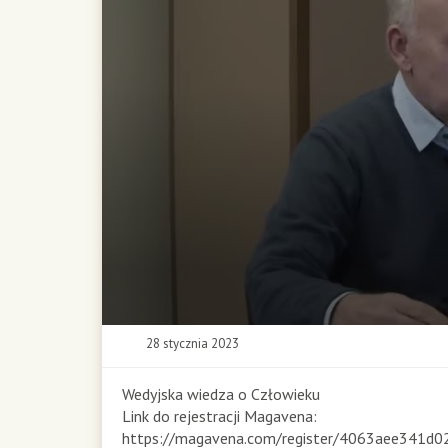
0
28 stycznia 2023
s
e
c
Wedyjska wiedza o Człowieku
o
Link do rejestracji Magavena:
n
https://magavena.com/register/4063aee341d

-----

Required action
Convert the data above into a JSON list of strings with one string per line, skipping blank lines and leaving out the pictures.

Response to this task
[
  "0",
  "28 stycznia 2023",
  "s",
  "e",
  "c",
  "Wedyjska wiedza o Człowieku",
  "o",
  "Link do rejestracji Magavena:",
  "n",
  "https://magavena.com/register/4063aee341d"
]